Journal #19 William Bradford
November 24, 2009
"Thus it pleased God to vanquish their enemies, and give them delivernce; and by His special providence so to dispose that not any one of them were either hurt, or hit, though their arrows came close by them, and on every side them, and sundry of their coats, which hung up in the barricado, were shot through and through. Afterwards they gave God solemn thanks and praise for their deliverance, and gathered up a bundle of their arrows, and sent them into England afterwards by the master of the ship, and called that place the 'First Encounter.'" (Bradford 119)
"The English in which it is written is that of the English Bible, or perhaps we should rather say the more popular language of the 'Pilgrim's Progress.' It is a language which Bradford uses with great effect." (G. Cuthbert Blaxland. "Mayflower" Essays on The Story of the Pilgrim Fathers. Ward & Downey Ltd., 1896)
Bradford records the encounter between the Puritan colonists and the Indians. Victory belonged to the colonists, and Bradford credited it to the workings of God. The protection of the Puritan colonnists from the arrows that the Indians fired was also said to be an act of God.

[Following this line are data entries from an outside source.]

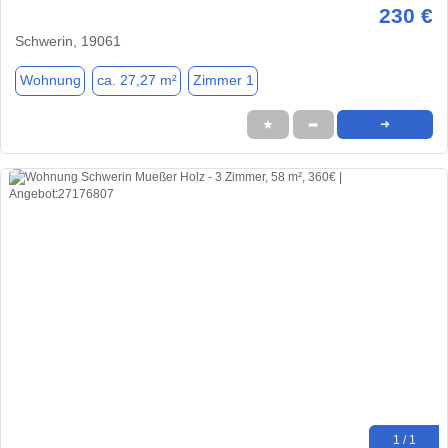
230 €
Schwerin, 19061
Wohnung
ca. 27,27 m²
Zimmer 1
★
➦
➜
1 / 1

Blaxland categorized Bradford's language as that of the Bible, and in some ways, it is remarkably similar to the Old Testament. In the Book of Exodus, the Israelites, led by Moses to escape from the grip of the Pharaoh, underwent a similar journey to the promised land. The parallels are unmistakable; in Bradford's work, the theme of the Puritan colonists being on a divine journey could be observed. What is more interesting though is how Bradford fashioned the colonists. He included a reference of God in no less than nine occasions, and in each of the cases, God is said to be the direct cause of either the curse upon the enemies, or the success of the colonists themself. They saw themselves, in essence, as the Israelites, the chosen people. When mana rained from the Heavens, the Israelites rejoiced and knelt to thank God; similarly when Indian arrows spared the colonists, they took it as a form of God's protection.
However, the Puritan colonists, in my opinion, displayed the unfavorable traits of so many other groups of people before them who believed God was on their side and that they were chosen. The British, for instance, did the same thing with Indians as the Puritan colonists did with the Native Indians. Their religious fervor immediately led them to view other races as inferior and in need of enlightenment. Such mindset and mentality eventually sowed the seeds of slavery. The colonists adherence to the Old Testament blinded them in the virtues and qualities prescribed by Christianity. "Love thy neighbor"; "Do unto others as you would have them do unto you." The Bible could be interpreted in a great many different ways; it appeared that the Puritan colonists had their own separate interpretation.